# Paint depth guage



## legs (Nov 3, 2011)

Apologies if this isn't the correct section.

Can anyone recommend me a paint depth guage that is good quality but at a reasonable price for a mature home use.

I seen this one on Amazon, would this do the job?

Paint Coating Thickness Meter Gauge MGR-11-S-AL with probe ( STEEL + ALUMINUM ) https://www.amazon.co.uk/dp/B01BG83V5K/ref=cm_sw_r_cp_api_0kTMzbWHX5SNJ

Cheers


----------



## MBRuss (Apr 29, 2011)

I have one of these. Seems to work well.

http://www.ebay.co.uk/itm/CEM-DT-15...529366&hash=item2128da43fb:g:F34AAOSwpONZR4b~

I got mine from a Chinese seller that uses Amazon fulfilment, so I ordered on eBay and it was delivered from Amazon within a few days.


----------



## Sam6er (Apr 3, 2016)

Iv bought the CEM DT-156 aswell, works very well for me. Got mine from Amazon with a carry case for about £80 last year.


----------



## X-Type_Bobstar (Jul 16, 2012)

I've got this one. Works very well and wouldn't be without it.
http://www.cleanyourcar.co.uk/polishing-accessories/paint-thickness-gauge/prod_781.html


----------



## Guest (Aug 29, 2017)

What is it your looking to measure?.
For detailing..the only layer that matters is the clearcoat.These gauges will not tell you how thick the clearcoat layer is,only the total paint thickness...primer/colour/clear.
The manufacturer will know how thick the clearcoat layer is,but I doubt they will tell you or me.
They are useful if you want to know if the vehicle has had repairs.


----------



## hardyd44 (Mar 31, 2014)

just measure the thickness under the bonnet/boot or inside door jams - very little clear coat there, the difference is a good guide on the thickness of the clear coat

for example a Saab 9-3 I am currently working on is 45-60 um in these places and 115-145um on exterior panels, as this car has metallic finish I am not surprised about the thickness of clear coat, on plain paint I have found 65-80um and 115-135um as typical usually around 1/3 of the total thickness is the clear coat (unless someone tells me different!!) 

BTW I use a cem DT-156, once properly calibrated, very good for the price


----------
+--
--- JOB ---
In the forum thread on paint depth gauges, what do the gauges measure instead of the thickness of the clearcoat layer?
+--
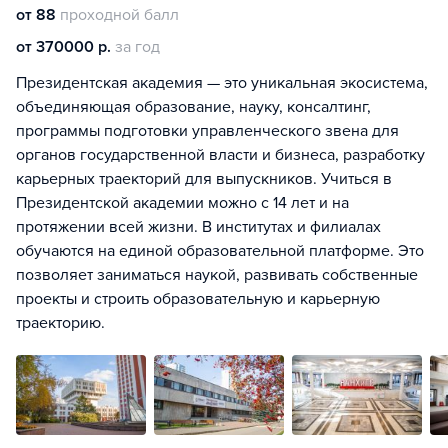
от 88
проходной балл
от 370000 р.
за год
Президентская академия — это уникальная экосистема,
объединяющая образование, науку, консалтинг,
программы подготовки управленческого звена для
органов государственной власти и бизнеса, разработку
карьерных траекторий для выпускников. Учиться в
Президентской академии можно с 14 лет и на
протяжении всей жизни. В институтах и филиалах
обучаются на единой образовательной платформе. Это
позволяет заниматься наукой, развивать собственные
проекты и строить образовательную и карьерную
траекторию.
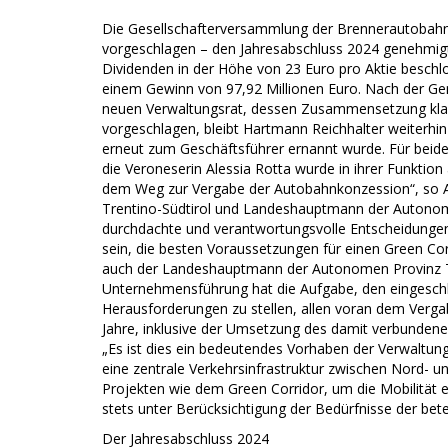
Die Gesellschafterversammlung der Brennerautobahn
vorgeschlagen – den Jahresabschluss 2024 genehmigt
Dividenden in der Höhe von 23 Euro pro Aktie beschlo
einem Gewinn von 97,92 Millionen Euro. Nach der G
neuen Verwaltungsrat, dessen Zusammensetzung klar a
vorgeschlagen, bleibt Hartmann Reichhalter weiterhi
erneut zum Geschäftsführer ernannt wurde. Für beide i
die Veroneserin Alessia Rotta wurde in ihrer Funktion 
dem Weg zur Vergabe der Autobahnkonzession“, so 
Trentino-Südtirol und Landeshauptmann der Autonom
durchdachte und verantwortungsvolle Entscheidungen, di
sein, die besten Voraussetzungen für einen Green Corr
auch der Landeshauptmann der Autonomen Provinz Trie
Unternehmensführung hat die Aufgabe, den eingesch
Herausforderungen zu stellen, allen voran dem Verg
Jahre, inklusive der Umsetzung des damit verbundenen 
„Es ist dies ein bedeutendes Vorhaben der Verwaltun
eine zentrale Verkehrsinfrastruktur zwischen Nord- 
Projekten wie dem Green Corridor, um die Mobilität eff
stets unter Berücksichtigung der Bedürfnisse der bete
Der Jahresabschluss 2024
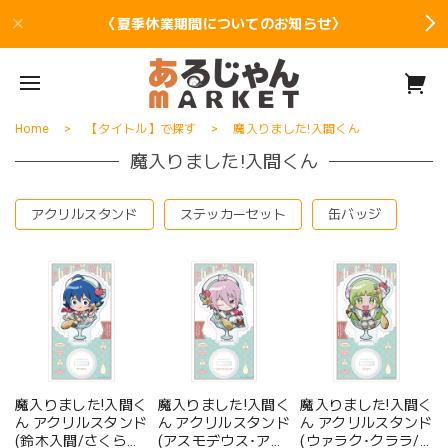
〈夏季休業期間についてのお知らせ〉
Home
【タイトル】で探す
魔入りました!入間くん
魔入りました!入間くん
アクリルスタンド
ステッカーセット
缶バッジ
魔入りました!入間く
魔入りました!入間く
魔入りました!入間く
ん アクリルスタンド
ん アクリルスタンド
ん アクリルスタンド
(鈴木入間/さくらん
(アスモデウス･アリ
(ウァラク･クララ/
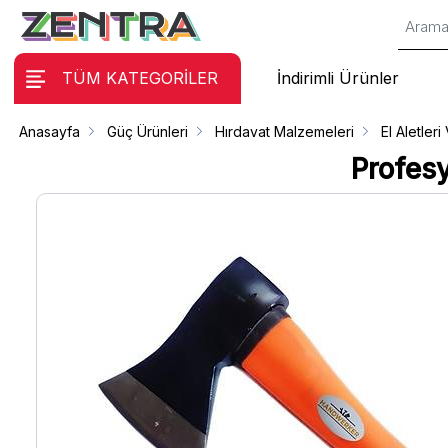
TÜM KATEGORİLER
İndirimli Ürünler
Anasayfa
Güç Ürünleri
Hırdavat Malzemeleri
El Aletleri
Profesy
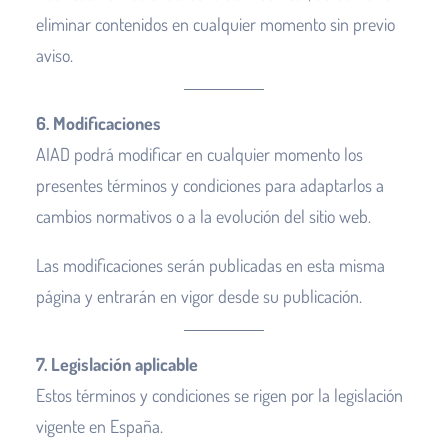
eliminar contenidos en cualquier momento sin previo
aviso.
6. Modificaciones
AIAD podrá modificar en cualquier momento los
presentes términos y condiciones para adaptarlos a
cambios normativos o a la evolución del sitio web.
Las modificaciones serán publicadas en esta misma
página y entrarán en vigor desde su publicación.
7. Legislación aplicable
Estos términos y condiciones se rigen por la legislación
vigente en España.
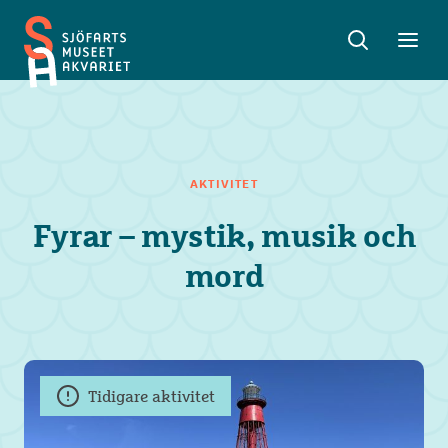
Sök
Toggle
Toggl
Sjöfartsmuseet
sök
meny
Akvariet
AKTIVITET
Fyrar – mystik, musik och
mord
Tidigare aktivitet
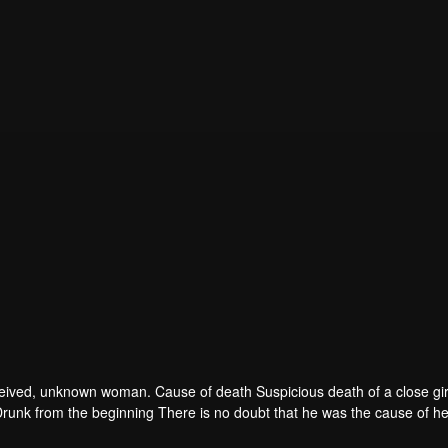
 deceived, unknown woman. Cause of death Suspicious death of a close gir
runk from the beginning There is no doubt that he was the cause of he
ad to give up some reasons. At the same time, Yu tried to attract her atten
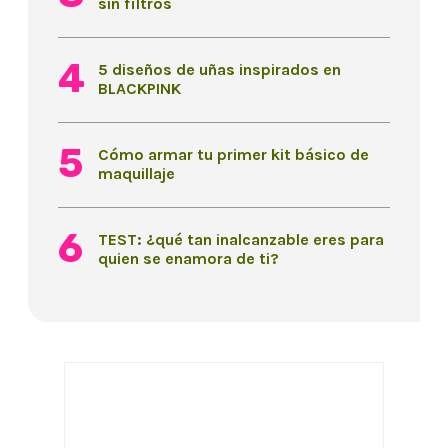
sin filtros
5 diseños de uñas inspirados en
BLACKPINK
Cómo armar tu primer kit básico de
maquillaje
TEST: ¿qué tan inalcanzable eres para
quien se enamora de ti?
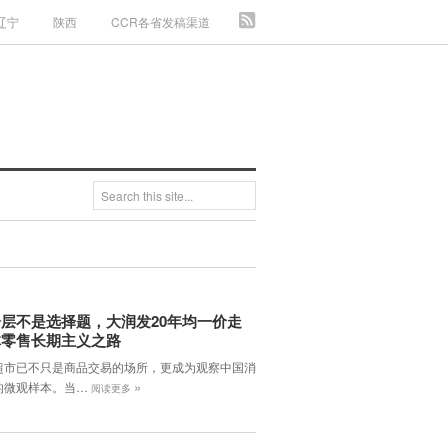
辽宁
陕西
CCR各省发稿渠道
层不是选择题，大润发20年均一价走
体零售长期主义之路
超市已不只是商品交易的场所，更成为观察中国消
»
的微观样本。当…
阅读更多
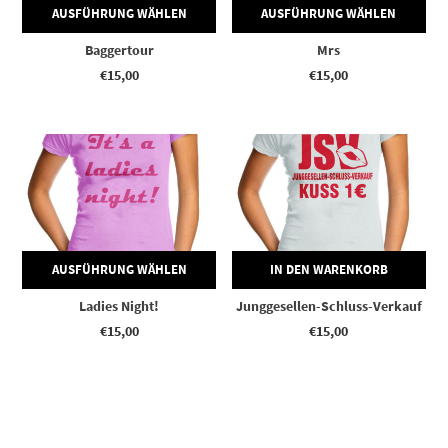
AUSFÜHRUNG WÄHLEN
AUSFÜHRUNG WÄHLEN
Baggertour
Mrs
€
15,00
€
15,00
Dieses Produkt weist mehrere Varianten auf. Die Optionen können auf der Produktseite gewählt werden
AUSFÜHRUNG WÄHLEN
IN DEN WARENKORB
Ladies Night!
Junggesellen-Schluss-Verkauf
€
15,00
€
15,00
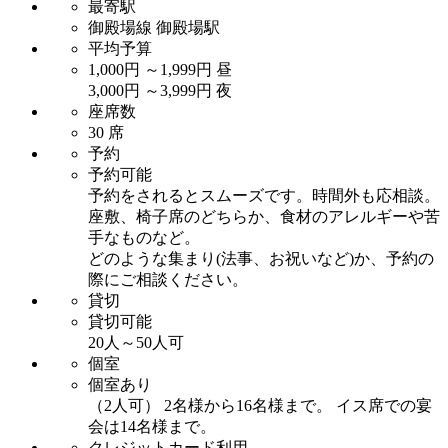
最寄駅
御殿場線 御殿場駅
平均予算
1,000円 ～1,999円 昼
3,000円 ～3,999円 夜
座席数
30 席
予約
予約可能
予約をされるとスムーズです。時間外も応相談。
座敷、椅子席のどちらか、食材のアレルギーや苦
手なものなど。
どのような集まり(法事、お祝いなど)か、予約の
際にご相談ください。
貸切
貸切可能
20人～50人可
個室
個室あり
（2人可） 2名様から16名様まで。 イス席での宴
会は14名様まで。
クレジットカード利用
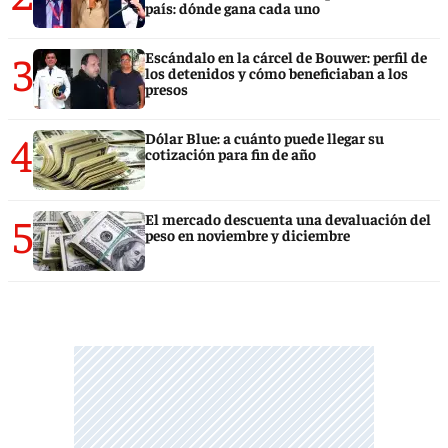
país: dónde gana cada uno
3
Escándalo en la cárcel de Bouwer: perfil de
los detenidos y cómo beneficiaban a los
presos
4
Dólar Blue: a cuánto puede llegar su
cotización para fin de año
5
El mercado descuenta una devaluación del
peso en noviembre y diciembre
+--
--- RESPONSE BELOW ---
They measure only the total paint thickness, meaning primer, color, and clear together.